Response 1: Thank you for pointing this out. Most patients were on a stable ART regimen, with the average duration of ART being approximately 1,101 days (approximately three years), which we added to the text of the article (lines 195-197 ). However, some patients experienced adverse events, or the treatment regimen was optimised to improve adherence. Therefore, the duration of therapy combined with non-compliance with the prescribed medication regimen, may have contributed to the persistently high viral load. The low proportion of patients with suppressed viral load in the Far Eastern Federal District (among all regions of Russia) was also noted in a previous study assessing HIV infection trends in Russia, further underscoring the importance of conducting such studies in the region. All necessary additions have been made to the text of the article (lines 92-95).
Comments 2: The authors mention "statistically significant differences" in cluster numbers and DRM frequencies between genetic variants (pp. 1, 6-7). It would improve the clarity and impact of the results section to explicitly list the calculated p-values alongside these claims within the main text of the results section, rather than just in the abstract or discussion (pp. 1, 6).
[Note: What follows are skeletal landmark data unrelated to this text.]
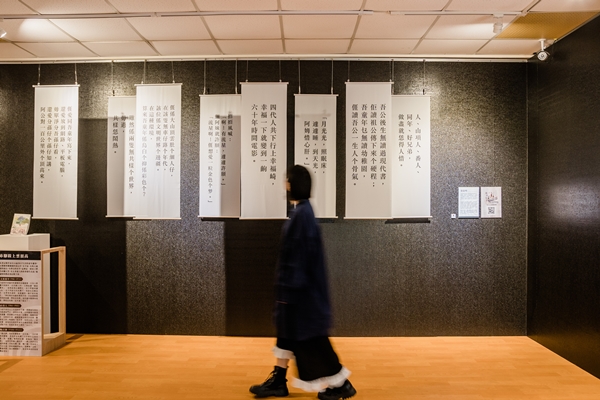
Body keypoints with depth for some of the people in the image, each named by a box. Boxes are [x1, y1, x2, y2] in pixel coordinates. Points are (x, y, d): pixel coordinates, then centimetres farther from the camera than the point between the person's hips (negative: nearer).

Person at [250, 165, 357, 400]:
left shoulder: (301, 213, -21)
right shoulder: (302, 210, 9)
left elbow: (298, 253, -23)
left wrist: (289, 287, -19)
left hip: (300, 286, -10)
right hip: (297, 282, 10)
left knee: (309, 335, 1)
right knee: (286, 329, 16)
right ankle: (278, 381, 28)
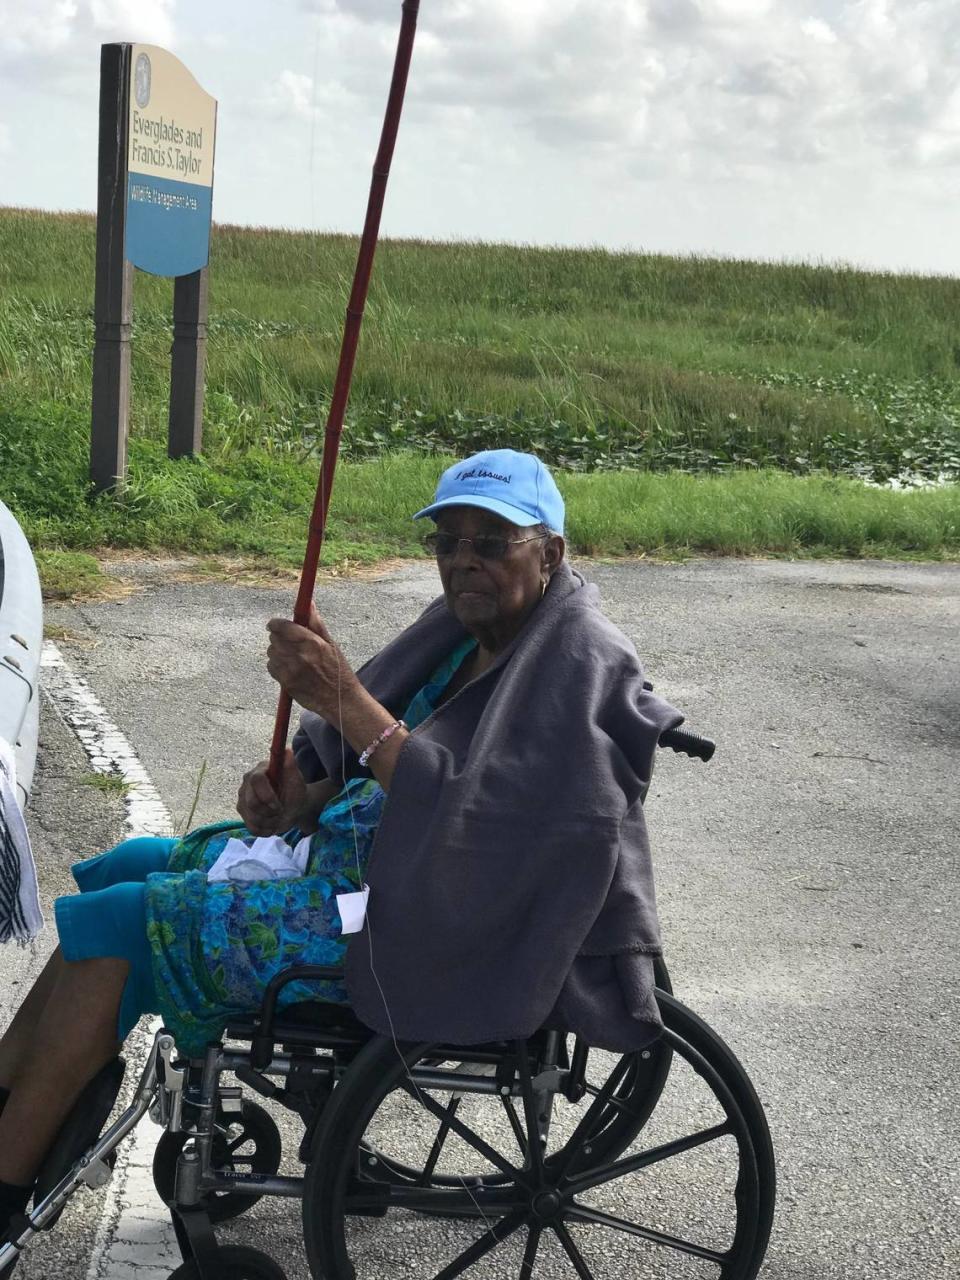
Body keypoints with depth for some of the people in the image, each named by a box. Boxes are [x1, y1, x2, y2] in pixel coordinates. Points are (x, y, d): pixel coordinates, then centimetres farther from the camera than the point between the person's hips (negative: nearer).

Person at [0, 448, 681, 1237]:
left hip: (433, 924, -10)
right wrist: (297, 789, -8)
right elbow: (367, 763, 14)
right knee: (123, 869, 12)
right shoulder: (474, 632, 8)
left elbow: (468, 817, -29)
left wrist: (344, 700, -32)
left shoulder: (580, 663, -19)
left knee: (117, 922, -12)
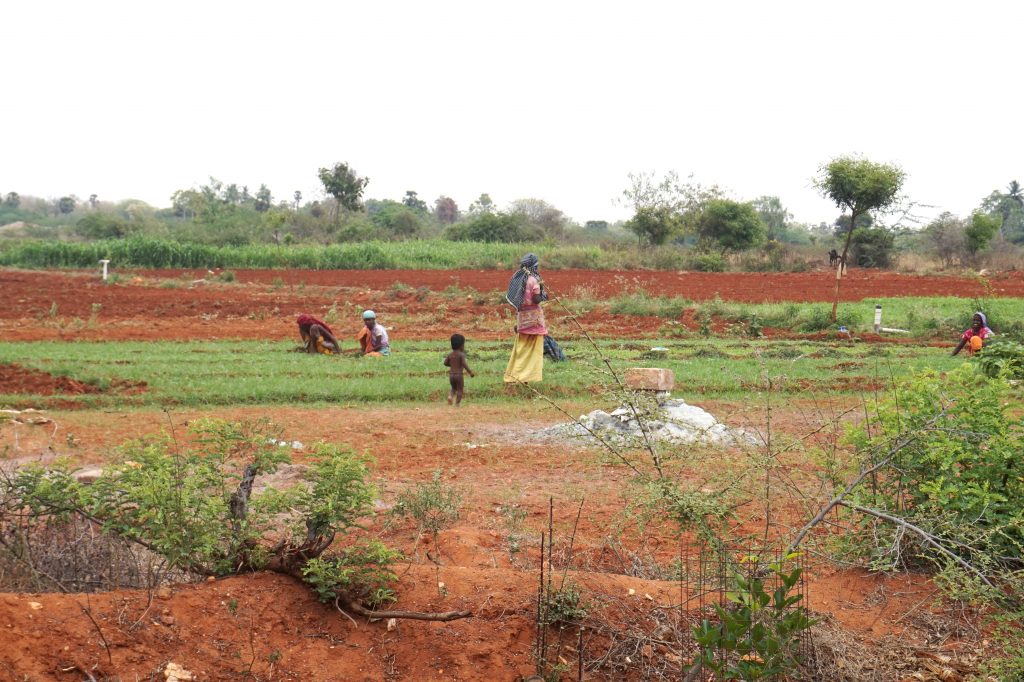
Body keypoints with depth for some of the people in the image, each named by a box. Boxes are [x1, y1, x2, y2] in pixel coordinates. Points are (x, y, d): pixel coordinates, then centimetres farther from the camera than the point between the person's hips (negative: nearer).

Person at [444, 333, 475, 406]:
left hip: (451, 374, 5)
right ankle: (457, 404, -2)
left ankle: (450, 396, -5)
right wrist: (470, 372, -14)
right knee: (459, 390, 5)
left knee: (454, 388, 23)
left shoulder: (450, 354, 6)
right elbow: (464, 364, -20)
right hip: (459, 375, -5)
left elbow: (445, 363, 11)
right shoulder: (461, 354, -11)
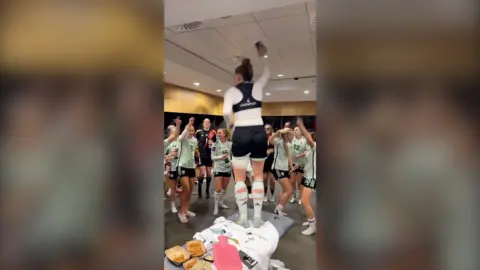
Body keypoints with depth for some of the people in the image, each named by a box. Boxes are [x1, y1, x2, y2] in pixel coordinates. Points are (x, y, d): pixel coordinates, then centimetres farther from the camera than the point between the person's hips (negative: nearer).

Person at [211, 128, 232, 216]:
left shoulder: (230, 144, -2)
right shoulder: (215, 144, -7)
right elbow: (212, 157, -6)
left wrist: (232, 161, -8)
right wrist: (221, 157, -21)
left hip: (228, 168, 3)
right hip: (218, 169, -3)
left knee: (224, 188, 14)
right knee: (218, 189, -6)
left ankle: (221, 202, 35)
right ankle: (216, 207, 9)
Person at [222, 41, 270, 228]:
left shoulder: (231, 91, 3)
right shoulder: (258, 86, 11)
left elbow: (226, 112, -13)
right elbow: (267, 73, 33)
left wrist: (229, 125, 7)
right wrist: (261, 56, 42)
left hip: (241, 134, -3)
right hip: (259, 132, 3)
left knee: (239, 178, 10)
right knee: (258, 176, 12)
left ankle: (243, 218, 11)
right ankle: (257, 217, 15)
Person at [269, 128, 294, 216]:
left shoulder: (287, 144, 14)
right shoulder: (279, 141, -13)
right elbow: (270, 140, -35)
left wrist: (291, 166, 13)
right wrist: (279, 131, -42)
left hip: (285, 169, 10)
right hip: (278, 169, -10)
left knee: (285, 190, 18)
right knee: (289, 191, -11)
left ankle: (278, 209, 30)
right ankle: (279, 208, 6)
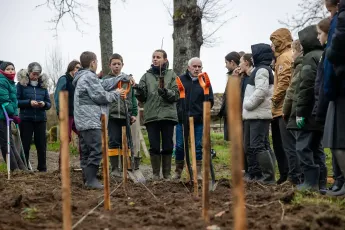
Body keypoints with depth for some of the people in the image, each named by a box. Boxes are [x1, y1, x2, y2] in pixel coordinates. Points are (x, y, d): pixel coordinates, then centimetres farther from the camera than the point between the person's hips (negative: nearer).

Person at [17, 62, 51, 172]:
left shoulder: (43, 85, 10)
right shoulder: (21, 84, 1)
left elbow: (49, 103, 10)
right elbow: (16, 101, -4)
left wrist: (44, 104, -13)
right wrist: (29, 102, -17)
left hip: (40, 119, 3)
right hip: (26, 119, -3)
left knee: (41, 145, 4)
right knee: (25, 145, 1)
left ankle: (43, 169, 13)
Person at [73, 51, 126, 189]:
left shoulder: (83, 77, 21)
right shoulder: (89, 77, -12)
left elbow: (103, 84, 17)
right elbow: (100, 96, -15)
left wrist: (122, 78, 17)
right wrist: (116, 94, 1)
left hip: (83, 122, 11)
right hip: (91, 122, -11)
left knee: (86, 152, 12)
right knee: (96, 151, -10)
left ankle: (87, 180, 16)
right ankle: (91, 180, -10)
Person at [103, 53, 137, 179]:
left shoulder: (128, 79, 10)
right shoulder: (105, 80, 6)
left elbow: (133, 97, 10)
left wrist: (134, 113, 3)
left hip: (126, 115, 2)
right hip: (111, 115, -2)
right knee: (113, 141, -2)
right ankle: (115, 168, 4)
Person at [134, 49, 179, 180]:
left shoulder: (172, 75, 6)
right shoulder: (146, 76, 10)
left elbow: (176, 95, -2)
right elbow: (142, 98, 8)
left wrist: (166, 92, -21)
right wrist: (139, 91, -14)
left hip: (168, 115, -1)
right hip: (151, 116, 1)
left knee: (168, 146, 4)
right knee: (154, 146, 2)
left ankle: (167, 173, 15)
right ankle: (156, 173, 12)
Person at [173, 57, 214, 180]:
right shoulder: (180, 79, 4)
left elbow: (210, 101, 6)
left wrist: (202, 112, -3)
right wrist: (177, 111, -3)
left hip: (198, 121, 0)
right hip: (181, 119, 0)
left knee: (198, 146, 5)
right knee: (179, 146, 4)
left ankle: (198, 172, 12)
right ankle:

Response 2: Thank you for pointing this out. Since this sentence (line 306-307: “No statistically significant differences were found in demographic characteristics and HIV-1 transmission characteristics depending on the HIV-1 genetic variant”) reflected the comparison results for the studied samples, whose demographic characteristics and route of infection were precisely known, but the samples were not representative due to the small study sample size, we decided to limit ourselves to simple descriptive statistics.
At the same time, the statistical significance of the differences was reflected in the section on phylogenetic clusters, since in this case the total number of sequences analyzed was 708. For these differences, p-values were reported in the main text in the Results section (lines 224-225).
Comments 3: The link between the molecular data and "vaccine development" could be stronger in the discussion. While the manuscript correctly highlights the need to use a representative panel including the A6 subtype, expanding on how the specific A6 sequence characteristics (beyond simple prevalence) might influence immunogen design would be beneficial (p. 9).
Response 3: Agree. We supplemented the Discussion section in accordance with your comment (lines 359-365).
Round 2
Reviewer 2 Report
Comments and Suggestions for AuthorsThe authors have addressed my comments
Reviewer 3 Report
Comments and Suggestions for AuthorsThe article has been revised/corrected according to all the reviewers' comments. It looks excellent now. I recommend its publication as is.